I’ve had two weeks to process what happened during Blanket Appalachia (other than the Just As I Am incident) and I figured if I don’t write it down, it is quickly going to get swallowed up in my brain.
I’ve never been that close to that much devastation wrought by drugs. There is a distinct difference between seeing some pictures on a website and standing close enough to smell the smoky breath of a guy who fried his brain on years of abusing drugs. It was an eye-opening experience.
I could dwell all day on the bad news from my time in Manchester, KY. But then, like the news media, I’d miss the real story. God is at work there. He is “restoring what the locust has eaten” (check out Joel 1 and 2). Friday night we met an amazing pastor of the First Baptist Church in town and he told us the story of he and a Pentacostal pastor in town getting together to pray once a week for the city. Over the course of a year those two pastors meeting to pray became 150 pastors and laypeople meeting to pray for their community. Through that prayer meeting they formed a march against drugs that would eventually lead to even high-ranking local government officials being carted off to jail in FBI handcuffs. All because God’s people prayed.

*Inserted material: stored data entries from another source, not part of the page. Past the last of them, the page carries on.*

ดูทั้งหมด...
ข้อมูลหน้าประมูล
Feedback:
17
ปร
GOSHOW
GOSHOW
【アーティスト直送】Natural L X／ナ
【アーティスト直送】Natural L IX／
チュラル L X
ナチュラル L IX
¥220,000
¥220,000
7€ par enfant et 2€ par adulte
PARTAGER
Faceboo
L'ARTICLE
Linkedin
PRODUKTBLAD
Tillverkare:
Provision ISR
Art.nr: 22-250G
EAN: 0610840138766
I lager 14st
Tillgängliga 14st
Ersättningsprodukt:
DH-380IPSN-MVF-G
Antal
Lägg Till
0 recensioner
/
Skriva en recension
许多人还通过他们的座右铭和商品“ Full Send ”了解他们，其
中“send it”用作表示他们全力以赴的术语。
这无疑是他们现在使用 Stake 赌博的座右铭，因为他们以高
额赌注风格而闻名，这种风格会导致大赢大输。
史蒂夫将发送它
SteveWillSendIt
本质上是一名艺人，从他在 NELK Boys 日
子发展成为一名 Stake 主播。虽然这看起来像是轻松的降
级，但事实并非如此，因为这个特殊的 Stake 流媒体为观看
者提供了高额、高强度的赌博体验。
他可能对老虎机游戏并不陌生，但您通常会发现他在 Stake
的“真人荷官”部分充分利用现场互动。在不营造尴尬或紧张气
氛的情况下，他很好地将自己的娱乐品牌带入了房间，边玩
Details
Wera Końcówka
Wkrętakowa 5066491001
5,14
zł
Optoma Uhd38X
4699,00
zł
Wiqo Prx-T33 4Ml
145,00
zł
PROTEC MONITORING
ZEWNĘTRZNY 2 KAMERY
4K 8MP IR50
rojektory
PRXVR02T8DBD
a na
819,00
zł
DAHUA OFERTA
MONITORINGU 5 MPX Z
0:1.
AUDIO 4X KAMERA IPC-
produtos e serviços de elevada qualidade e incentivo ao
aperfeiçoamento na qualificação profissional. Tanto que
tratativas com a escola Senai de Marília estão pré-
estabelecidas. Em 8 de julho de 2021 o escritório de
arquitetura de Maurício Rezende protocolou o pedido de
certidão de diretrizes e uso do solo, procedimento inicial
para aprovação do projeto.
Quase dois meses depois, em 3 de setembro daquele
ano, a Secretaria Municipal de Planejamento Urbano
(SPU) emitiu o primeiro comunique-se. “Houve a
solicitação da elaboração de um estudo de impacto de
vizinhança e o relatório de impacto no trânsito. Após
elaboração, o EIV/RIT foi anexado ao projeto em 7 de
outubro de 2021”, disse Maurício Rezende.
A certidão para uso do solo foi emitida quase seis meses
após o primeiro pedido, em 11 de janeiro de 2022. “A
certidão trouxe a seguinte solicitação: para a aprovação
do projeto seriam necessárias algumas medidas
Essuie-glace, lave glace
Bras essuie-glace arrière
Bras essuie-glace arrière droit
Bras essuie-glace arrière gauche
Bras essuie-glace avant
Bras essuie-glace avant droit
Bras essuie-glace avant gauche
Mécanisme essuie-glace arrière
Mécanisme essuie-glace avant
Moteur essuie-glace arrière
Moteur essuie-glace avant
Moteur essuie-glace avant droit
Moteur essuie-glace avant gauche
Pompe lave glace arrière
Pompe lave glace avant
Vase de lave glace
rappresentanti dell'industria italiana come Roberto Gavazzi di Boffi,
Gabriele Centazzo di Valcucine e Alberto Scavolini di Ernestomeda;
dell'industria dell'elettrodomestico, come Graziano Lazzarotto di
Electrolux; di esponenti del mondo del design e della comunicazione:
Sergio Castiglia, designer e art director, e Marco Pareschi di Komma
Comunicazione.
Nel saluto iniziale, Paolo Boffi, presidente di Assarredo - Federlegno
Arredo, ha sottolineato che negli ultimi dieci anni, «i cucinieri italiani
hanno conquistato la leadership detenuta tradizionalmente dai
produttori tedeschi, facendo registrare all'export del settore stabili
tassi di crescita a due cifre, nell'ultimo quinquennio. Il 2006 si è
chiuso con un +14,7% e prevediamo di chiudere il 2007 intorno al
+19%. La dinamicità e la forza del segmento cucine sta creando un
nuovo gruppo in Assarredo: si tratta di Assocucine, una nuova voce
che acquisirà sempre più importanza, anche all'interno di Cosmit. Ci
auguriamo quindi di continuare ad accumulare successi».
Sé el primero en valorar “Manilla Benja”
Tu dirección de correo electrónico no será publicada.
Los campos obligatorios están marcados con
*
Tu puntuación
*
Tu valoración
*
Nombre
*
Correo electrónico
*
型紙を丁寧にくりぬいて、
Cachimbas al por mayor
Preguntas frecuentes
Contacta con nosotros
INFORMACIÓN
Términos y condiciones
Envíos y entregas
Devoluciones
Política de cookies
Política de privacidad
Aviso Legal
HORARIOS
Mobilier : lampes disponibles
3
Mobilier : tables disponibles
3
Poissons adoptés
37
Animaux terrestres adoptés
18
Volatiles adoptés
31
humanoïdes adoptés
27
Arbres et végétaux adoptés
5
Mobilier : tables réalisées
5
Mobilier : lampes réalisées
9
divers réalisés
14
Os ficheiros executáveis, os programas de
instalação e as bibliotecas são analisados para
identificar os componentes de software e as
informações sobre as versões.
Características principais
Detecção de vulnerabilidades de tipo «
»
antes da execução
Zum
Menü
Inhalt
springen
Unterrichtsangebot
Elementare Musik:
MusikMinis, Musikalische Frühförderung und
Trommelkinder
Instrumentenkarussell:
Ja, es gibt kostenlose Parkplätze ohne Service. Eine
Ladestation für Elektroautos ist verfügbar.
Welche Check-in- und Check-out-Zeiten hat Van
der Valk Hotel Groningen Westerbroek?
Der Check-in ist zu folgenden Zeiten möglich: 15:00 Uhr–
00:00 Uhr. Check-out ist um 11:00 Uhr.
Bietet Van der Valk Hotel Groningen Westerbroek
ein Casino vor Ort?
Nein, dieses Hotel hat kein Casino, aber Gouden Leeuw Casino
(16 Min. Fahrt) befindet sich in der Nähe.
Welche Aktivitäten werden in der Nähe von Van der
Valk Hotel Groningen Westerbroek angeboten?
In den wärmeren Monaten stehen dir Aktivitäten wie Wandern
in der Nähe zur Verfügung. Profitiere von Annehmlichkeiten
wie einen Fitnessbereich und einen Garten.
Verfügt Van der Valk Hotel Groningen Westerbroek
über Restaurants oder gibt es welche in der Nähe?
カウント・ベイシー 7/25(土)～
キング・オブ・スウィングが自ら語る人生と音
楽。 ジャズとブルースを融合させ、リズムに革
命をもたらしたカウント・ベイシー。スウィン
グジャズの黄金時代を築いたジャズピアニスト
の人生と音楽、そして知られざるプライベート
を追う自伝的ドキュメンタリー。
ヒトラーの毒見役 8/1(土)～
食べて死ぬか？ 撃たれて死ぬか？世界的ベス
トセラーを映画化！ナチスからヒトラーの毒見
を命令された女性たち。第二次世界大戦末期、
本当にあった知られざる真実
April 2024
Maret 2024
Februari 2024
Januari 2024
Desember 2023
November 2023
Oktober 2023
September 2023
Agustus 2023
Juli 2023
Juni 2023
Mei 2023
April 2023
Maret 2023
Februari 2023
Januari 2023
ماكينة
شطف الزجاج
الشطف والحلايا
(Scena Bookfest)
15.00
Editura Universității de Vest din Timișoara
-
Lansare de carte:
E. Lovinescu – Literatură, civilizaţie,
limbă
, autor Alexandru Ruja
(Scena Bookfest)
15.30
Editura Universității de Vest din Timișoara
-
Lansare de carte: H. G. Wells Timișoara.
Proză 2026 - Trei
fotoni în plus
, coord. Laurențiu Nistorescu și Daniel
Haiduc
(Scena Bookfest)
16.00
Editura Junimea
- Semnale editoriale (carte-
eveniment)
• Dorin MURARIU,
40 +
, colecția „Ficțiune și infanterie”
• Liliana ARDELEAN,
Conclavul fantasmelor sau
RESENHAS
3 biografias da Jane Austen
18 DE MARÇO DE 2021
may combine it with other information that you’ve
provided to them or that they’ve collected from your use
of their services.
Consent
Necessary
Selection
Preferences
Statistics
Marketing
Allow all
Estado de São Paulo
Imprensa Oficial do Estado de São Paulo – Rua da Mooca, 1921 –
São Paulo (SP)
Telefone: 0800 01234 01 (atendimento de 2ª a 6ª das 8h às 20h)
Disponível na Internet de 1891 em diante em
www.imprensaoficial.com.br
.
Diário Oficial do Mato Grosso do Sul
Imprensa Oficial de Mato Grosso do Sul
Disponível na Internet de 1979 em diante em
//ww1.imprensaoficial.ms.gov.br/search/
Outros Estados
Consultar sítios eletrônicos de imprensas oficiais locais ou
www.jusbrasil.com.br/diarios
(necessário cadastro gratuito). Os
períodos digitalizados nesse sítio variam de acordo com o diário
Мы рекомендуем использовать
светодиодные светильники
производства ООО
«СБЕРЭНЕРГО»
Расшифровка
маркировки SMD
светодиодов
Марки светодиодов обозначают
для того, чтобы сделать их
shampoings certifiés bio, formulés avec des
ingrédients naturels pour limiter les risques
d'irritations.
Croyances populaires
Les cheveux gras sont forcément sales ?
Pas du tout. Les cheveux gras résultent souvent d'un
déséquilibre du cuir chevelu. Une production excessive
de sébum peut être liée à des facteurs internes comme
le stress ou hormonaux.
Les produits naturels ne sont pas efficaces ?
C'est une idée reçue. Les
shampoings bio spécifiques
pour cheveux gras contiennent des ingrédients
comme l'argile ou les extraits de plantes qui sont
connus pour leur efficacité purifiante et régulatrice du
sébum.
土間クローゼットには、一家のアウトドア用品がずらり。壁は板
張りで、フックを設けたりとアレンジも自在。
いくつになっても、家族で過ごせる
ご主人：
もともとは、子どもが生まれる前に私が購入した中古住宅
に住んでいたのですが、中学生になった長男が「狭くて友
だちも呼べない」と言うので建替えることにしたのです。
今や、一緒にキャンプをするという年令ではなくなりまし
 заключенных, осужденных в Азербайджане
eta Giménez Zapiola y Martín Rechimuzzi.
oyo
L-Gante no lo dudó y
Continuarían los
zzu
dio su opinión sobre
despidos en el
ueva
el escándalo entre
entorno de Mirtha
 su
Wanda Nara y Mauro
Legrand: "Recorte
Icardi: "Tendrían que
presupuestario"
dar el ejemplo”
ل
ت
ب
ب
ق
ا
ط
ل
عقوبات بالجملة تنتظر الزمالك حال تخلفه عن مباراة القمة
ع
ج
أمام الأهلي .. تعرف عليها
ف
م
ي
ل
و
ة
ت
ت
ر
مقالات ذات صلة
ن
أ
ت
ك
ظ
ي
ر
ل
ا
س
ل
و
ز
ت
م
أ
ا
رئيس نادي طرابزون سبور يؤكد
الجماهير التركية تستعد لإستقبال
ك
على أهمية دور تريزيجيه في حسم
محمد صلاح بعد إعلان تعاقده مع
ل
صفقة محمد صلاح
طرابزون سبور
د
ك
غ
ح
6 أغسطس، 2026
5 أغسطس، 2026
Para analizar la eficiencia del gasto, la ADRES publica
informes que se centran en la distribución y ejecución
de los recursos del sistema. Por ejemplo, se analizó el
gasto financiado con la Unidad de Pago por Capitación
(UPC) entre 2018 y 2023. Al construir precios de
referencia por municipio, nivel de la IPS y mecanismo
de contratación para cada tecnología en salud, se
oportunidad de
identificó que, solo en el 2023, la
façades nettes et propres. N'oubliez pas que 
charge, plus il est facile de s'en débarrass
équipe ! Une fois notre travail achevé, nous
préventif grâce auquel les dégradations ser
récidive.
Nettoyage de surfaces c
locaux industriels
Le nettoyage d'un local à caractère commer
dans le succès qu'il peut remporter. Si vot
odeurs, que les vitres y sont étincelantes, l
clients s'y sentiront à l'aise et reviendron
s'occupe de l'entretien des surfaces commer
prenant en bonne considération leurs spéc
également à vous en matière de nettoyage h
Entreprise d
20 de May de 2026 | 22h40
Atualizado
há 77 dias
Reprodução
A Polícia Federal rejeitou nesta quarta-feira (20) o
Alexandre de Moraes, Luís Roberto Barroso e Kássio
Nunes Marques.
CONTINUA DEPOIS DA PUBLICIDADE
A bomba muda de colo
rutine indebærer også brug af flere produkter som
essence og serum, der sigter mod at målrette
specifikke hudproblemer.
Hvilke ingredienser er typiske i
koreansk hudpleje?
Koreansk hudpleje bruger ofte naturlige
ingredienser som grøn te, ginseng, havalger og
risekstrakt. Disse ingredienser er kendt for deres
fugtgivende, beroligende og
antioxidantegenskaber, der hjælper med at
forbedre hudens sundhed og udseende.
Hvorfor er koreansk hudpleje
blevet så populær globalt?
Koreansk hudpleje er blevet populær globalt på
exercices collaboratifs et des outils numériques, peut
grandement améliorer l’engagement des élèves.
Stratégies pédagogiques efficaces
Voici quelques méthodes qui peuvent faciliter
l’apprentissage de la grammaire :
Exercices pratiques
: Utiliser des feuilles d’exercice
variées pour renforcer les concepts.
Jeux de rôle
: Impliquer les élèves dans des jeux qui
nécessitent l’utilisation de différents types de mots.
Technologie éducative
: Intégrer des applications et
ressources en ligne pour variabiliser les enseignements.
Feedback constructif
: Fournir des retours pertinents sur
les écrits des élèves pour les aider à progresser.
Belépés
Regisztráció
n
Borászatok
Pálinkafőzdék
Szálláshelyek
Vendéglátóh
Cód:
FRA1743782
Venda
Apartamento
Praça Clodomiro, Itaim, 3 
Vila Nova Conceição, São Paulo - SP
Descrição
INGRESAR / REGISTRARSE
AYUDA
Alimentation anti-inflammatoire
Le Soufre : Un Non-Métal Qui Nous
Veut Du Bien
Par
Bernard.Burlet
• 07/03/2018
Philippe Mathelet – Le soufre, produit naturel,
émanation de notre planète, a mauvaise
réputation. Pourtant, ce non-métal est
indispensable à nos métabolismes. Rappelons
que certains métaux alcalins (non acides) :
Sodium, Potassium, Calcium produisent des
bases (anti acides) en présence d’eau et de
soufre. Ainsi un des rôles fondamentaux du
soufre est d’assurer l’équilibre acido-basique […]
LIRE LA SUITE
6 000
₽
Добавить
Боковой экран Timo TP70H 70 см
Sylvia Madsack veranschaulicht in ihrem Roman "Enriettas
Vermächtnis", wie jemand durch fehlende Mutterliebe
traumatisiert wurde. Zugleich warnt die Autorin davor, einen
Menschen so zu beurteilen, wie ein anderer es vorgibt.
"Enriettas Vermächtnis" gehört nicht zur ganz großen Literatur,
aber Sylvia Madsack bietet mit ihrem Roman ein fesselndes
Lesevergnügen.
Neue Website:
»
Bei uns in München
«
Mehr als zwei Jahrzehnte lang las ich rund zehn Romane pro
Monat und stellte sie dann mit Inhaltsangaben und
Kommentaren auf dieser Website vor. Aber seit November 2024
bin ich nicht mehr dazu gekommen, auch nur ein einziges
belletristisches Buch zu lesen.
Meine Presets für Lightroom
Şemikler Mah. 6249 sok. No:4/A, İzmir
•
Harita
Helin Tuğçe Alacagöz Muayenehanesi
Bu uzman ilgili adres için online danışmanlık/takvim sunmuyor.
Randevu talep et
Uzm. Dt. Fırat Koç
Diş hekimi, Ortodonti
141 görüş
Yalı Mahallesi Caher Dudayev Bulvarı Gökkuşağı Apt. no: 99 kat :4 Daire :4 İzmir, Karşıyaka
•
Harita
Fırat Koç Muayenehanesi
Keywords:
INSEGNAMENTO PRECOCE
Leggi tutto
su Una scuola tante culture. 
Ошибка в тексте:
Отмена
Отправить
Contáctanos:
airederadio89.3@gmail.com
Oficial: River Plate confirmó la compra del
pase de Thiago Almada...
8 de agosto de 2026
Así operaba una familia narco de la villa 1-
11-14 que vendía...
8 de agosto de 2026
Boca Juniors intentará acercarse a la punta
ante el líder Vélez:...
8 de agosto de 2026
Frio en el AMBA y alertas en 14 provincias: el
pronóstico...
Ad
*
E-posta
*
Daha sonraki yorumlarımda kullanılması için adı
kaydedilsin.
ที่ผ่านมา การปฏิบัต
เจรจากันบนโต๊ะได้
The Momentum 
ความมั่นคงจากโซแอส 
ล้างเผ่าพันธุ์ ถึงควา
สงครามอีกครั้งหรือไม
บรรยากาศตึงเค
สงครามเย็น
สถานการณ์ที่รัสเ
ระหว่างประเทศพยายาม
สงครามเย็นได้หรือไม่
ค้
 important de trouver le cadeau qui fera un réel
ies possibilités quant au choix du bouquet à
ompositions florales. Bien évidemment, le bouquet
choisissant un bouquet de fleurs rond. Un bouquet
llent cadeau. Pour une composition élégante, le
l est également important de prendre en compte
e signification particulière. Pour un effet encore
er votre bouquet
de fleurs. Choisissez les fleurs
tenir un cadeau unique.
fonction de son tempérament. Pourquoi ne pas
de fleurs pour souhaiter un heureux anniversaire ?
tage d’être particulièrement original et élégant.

The best part about that pastor’s story was the end, when (like a master artist) he painted us into the story. Some yuppie North Carolina college students, campus ministers, and church people fit right into this story. We were directly answers to prayers of those pastors and laypeople. He told us how God was going to use us the next day to bring people into His kingdom. Not only had they had a political and social renewal and overhaul in Clay county, KY—they were ripe for a spiritual renewal. And God had brought us in to love the people well, to challenge them with the gospel of grace, and to take a few giant leaps of faith with them.
I don’t know if I would have appreciated what I was doing all day Saturday had I not been painted into the bigger picture. Sharing my faith with strangers without a bigger picture is exhausting. Joining God in what he is doing, on the other hand, is exhilirating. We got the chance to see 26 people trust Christ the next day, and 1300 people left with jackets, blankets, socks, and Bibles. We initiated spiritual conversations with every person that walked through the door. Some of them had all of their teeth rotted out of their head from several months of meth abuse. Some of them couldn’t complete sentences because they were still blitzed from the night before (at 9 AM). I talked to one guy who was about my age and said he had never had a job of any kind, but instead just made and sold drugs for a living. And he didn’t even look alive.
Some of our students who had never gotten up the guts to have a spiritual conversation ended up initiating conversations by the end of the day with ease, and got to see multiple people trust Christ. In the midst of the devastation, we saw God planting flowers. Restoring. Bringing new life.
I marvel at the bigger story I am a part of. What bigger story are you helping to write, whether you know it or not?